In a recent editorial, Design Week editor Lynda Relph-Knight argued that "design can help to save the world once practitioners fully grasp the importance of sustainability and the role they can play in promoting it", and noted the specific effects design could have had in the disputed 2000 US elections in the context of the poorly design ballot papers (Editor's Comment 'Yes, design really can play a role in changing the world', Lynda Relph-Knight, Design Week, 31 July 2008) [paid sub may be required].
My colleagues at AIGA, of which I was a member at the time, made hay with the example of the ballot paper design failure. The design was equally bad when I worked on the 1984 campaign of New Jersey Democratic Senator Bill Bradley, and in support of presidential candidate Walter Mondale. But no one commented on ballot paper design in that election as Ronald Reagan won the political debates hands down. It was the banality of the politics of Al Gore and George W Bush, divisible only by a recount, that allowed design to become a (minor) issue.
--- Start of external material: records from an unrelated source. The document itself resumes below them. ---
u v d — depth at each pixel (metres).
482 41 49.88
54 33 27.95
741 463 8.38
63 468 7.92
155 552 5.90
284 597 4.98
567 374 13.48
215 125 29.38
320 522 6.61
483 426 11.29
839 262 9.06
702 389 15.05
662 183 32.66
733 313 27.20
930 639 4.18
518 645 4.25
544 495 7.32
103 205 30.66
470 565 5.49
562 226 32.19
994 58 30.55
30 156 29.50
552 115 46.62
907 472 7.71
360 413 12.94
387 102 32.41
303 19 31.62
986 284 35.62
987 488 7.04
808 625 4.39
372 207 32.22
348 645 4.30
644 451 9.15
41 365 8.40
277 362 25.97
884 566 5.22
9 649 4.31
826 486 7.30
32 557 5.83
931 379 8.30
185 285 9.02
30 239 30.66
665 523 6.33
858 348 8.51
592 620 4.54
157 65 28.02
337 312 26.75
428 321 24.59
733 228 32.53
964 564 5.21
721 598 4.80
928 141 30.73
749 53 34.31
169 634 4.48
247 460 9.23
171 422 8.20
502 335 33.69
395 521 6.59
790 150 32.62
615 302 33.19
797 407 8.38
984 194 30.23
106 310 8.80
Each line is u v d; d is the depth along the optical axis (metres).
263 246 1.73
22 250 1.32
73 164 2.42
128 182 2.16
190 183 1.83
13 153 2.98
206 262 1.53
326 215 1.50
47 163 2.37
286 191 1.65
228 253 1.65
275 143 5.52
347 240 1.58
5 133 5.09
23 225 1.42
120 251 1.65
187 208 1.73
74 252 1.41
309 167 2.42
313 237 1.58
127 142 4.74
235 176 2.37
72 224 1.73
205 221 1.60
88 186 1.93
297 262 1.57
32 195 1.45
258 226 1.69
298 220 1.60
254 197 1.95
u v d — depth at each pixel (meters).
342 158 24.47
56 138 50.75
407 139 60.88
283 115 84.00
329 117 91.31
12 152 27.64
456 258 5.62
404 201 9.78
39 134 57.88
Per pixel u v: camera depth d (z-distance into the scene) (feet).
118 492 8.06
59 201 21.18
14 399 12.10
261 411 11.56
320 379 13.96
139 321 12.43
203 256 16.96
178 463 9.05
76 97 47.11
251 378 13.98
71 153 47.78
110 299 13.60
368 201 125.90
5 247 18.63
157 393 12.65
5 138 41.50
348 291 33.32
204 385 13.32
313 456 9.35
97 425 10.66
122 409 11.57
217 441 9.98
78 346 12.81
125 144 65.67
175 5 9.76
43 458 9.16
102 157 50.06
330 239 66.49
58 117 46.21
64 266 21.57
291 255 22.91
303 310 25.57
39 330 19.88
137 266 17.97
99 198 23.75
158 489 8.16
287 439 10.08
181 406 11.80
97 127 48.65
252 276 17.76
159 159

If desginers are to be more influential and effective they need to better understand the bigger issues. In reality, in the UK and the US, they tell one another to 'get with the sustainability programme', despite not being able to define it, and never having properly discussed or debated the key ideas that inform this or other vogue ideas. Good design practice involves questioning the assumptions that underly the brief: designers need to apply this approach more effectively when others tell them what to think about an issue.